─── DATASET RECORDS ───

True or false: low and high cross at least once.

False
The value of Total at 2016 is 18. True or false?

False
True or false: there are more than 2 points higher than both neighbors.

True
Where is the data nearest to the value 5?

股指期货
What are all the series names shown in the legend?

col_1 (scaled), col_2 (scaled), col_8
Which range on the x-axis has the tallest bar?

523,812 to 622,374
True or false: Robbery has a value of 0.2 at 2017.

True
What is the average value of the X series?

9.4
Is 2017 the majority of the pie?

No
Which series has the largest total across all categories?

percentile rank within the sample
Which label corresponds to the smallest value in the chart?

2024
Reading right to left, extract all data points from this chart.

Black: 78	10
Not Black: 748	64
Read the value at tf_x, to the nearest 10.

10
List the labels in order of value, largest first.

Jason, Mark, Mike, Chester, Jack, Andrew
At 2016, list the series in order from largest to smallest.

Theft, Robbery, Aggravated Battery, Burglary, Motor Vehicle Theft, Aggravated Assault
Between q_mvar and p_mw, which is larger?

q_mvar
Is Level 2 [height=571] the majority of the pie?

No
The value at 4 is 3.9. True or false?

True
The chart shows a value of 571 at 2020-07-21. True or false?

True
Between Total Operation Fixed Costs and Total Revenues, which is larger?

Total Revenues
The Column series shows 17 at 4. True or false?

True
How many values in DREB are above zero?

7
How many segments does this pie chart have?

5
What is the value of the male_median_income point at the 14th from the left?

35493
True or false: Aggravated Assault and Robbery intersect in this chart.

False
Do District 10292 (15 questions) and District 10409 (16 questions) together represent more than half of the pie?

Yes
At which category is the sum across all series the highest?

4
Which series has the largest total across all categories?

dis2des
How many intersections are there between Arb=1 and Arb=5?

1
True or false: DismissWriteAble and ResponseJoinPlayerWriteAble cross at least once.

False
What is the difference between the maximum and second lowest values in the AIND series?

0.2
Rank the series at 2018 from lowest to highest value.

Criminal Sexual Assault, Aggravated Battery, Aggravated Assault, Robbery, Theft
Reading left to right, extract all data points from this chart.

───

#### [TASK TO COMPLETE]
In the records above, count the lines that contain the string "least". Reply with the number alone.

#### [TASK OUTPUT]
2